[Reading passage — start]

Created attachment 1161165 [details] /var/log/messages
To avoid races ceph-disk acquires a global lock, including ceph-disk list. If a ceph-disk hangs for some reason, the others will just wait for it to complete. You just need to find which ceph-disk is the oldest and what (strace or something) it is blocked on and you'll find what the cause of the problem is.
It seems like it is related only to OSD nodes with more data disks (OSDs) peer one node. (It passed twice on the same cluster from the same nodes, where it fails twice yesterday. The only change was using only 1 ceph data disk for OSD peer node.)
As it is visible in the comment 8, the problem begun with this flock process (pid 19721): > root 19721 0.0 0.0 107892 596 ? Ss 11:30 0:00 flock /var/lock/ceph-disk /usr/sbin/ceph-disk --verbose --log-stdout trigger --sync /dev/vdc1 > root 19724 0.0 0.6 211460 11556 ? S 11:30 0:00 /usr/bin/python /usr/sbin/ceph-disk --verbose --log-stdout trigger --sync /dev/vdc1 This is the subprocesses tree: flock,19721 /var/lock/ceph-disk /usr/sbin/ceph-disk --verbose --log-stdout trigger --sync /dev/vdc1 └─ceph-disk,19724 /usr/sbin/ceph-disk --verbose --log-stdout trigger --sync /dev/vdc1 └─ceph-disk,19752 /usr/sbin/ceph-disk --verbose activate /dev/vdc1 └─ceph-osd,19877 --cluster ceph --mkfs --mkkey -i 14 --monmap /var/lib/ceph/tmp/mnt.lsSCAp/activate.monmap --osd-data /var/lib/ceph/tmp/mnt.lsSCAp --osd-journal /var/lib/ceph/tmp/mnt.lsSCAp/journal --osd-uuid fb9716ea-19c6-40d3-9380-3cc14824fbbd --keyring /var/lib/ceph/tmp/mnt.lsSCAp/keyring --setuser ceph --setgroup ceph └─{ceph-osd},19881 It seems like the 'flock ...' command was launched by related ceph-disk@....service (ceph-disk in this example) not sure when and how, but it is defined in /usr/lib/systemd/system/ceph-disk@.service. When is the ceph-disk@...service created for particular disk?

[Reading passage — finish]
[Given information — start]

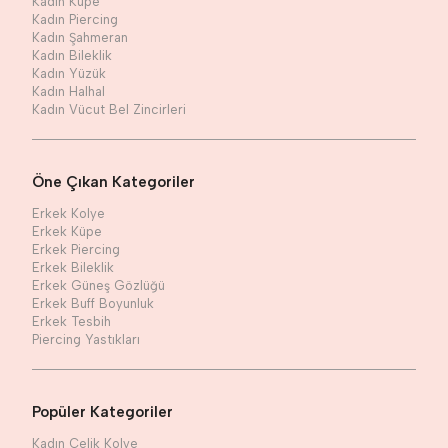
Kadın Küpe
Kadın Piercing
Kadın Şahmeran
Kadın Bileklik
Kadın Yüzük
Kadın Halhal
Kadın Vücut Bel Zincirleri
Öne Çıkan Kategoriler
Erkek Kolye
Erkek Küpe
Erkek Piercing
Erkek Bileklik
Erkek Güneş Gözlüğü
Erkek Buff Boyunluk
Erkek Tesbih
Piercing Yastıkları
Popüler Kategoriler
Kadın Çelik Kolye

[Given information — finish]

Exercise 1 — In the ceph-disk bug thread, what does ceph-disk acquire to avoid races?
Exercise 2 — Can you write out everything in the ceph-disk bug thread from "Created attachment 1161165" down to "the problem is."?

Exercise output 1 — A global lock.

Exercise output 2 —
Created attachment 1161165 [details] /var/log/messages
To avoid races ceph-disk acquires a global lock, including ceph-disk list. If a ceph-disk hangs for some reason, the others will just wait for it to complete. You just need to find which ceph-disk is the oldest and what (strace or something) it is blocked on and you'll find what the cause of the problem is.